Meg aparcó el coche y apagó el motor.
–¡Mami! –llamó Gracie saliendo a saludarla desde el jardín de los Gilbert. Llevaba una especie de bata muy larga y una corona hecha de papel de aluminio. Se había disfrazado, que era el juego que más le gustaba.
–Hola, cariño –Meg se bajó del coche, con el corazón henchido de alegría cuando vio a su hija. Gracie era una niña muy guapa. Había heredado los rizos dorados de su padre y sus ojos azules. Meg estaba ya acostumbrada a que muchos le dijeran que podía llegar a ser modelo, que incluso podía llegar a ser actriz.
Pero a pesar de lo guapa que era Gracie, lo que más impresionaba a la gente era su inteligencia y su personalidad. Se quedaban boquiabiertos al ver lo bien que hablaba y lo sociable que era.
–Es una niña superdotada –era otro de los comentarios que Meg oía–. No hay muchos niños como ella.
Meg lo sabía. Pero al tiempo que su hija era una fuente de orgullo también lo era de preocupación. Meg sentía sobre sus hombros el peso de la responsabilidad. Tenía que decidir su educación, como disciplinarla, las actividades que tenía que hacer, los deportes que tenía que practicar, los parques y museos a los que tenía que llevarla, los programas que tenía que ver. No sabía si lo estaba haciendo bien, o si le estaba dando o no lo suficiente.
Vera consideraba todo aquello un poco absurdo.
–Es sólo una niña. Déjala jugar –Meg había preferido no discutir. Vera no creía que hubiera que leer ningún libro para criar a un hijo.
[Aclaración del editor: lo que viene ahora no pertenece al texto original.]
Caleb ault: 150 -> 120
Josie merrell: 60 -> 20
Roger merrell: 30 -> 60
Meg también se fiaba del sentido común y aceptaba sus consejos.
Abrió la puerta del jardín y levantó a Gracie en brazos.
–Hola, cariño. ¿Qué has estado haciendo todo el día?
–Jugando a que era una princesa –Gracie se agarró a su cuello y la rodeó la cintura con sus piernas–. Esta noche voy a ir a un baile.
–¿De verdad? ¿Dónde?
–Al castillo. Voy a bailar con el príncipe –Gracie, al parecer, había estado viendo demasiadas películas de Disney.
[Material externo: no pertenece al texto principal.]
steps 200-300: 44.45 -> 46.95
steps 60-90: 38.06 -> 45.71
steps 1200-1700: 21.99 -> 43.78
–¿Y cómo vas a ir hasta allí?
–En mi alfombra mágica.
–Pensé que ibas a decir que en tu carroza de calabaza.
–No –le respondió Gracie–. Está estropeada.
–Qué pena. ¿Qué le ha pasado?
–El carburador.
–Eso es lo que le pasó al coche del abuelo la semana pasada, ¿no?
Gracie asintió.
–Bueno, por suerte tienes una alfombra mágica. ¿Podría ir yo también al baile?
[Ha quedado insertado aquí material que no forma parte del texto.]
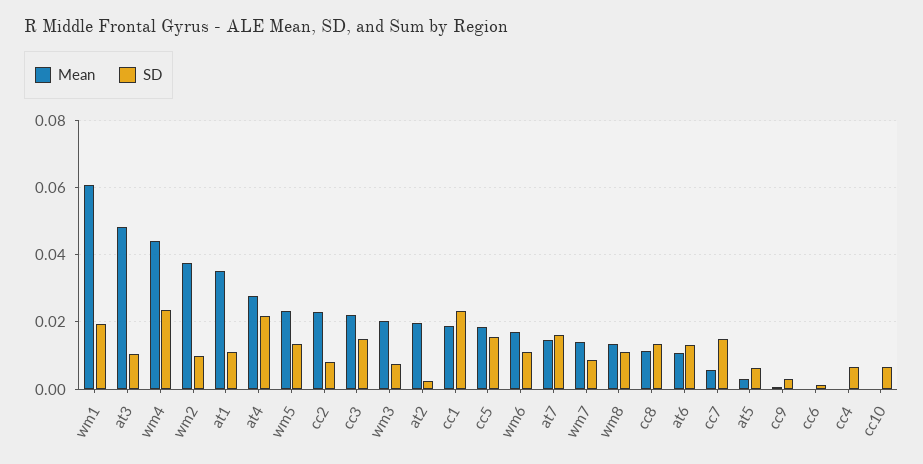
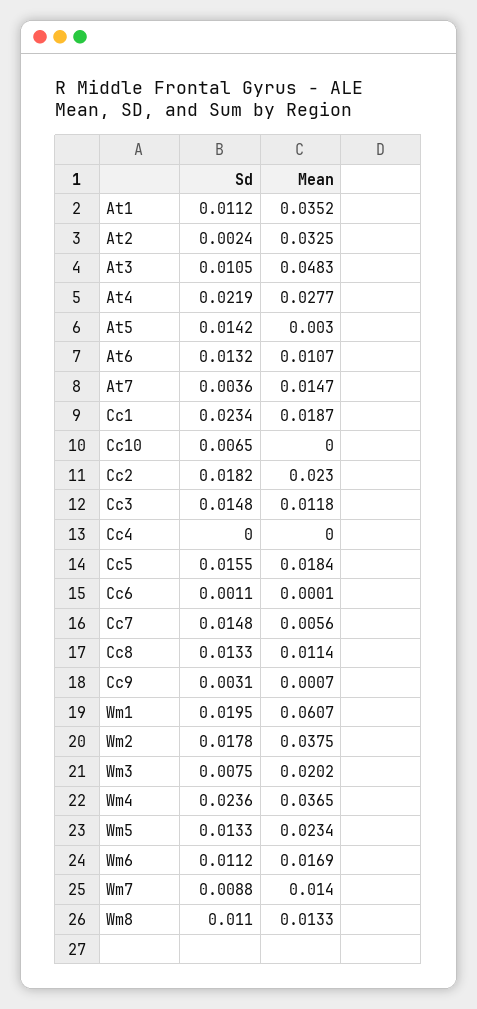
Mean, wm4: 0.044 -> 0.0365
SD, wm2: 0.01 -> 0.0178
SD, cc2: 0.008 -> 0.0182
Mean, cc3: 0.022 -> 0.0118
Mean, at2: 0.02 -> 0.0325
SD, at7: 0.016 -> 0.0036
SD, at5: 0.006 -> 0.0142
SD, cc4: 0.006 -> 0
–Claro –le respondió su hija–. Pero tendrás que ponerte un vestido.
–Claro, claro. ¿Y podré conocer también al príncipe?
–Sí –asintió con la cabeza Gracie–. Pero no puedes masticar chicle en el baile.
–¿No? –Meg intentó como pudo no echarse a reír.
–Ni tampoco te puedes meter el dedo en la nariz.
En esa ocasión Meg no pudo aguantarse.
Vera levantó la cabeza del jarrón de flores que estaba arreglando. Era una mujer regordeta, redonda de cara y pelo rubio.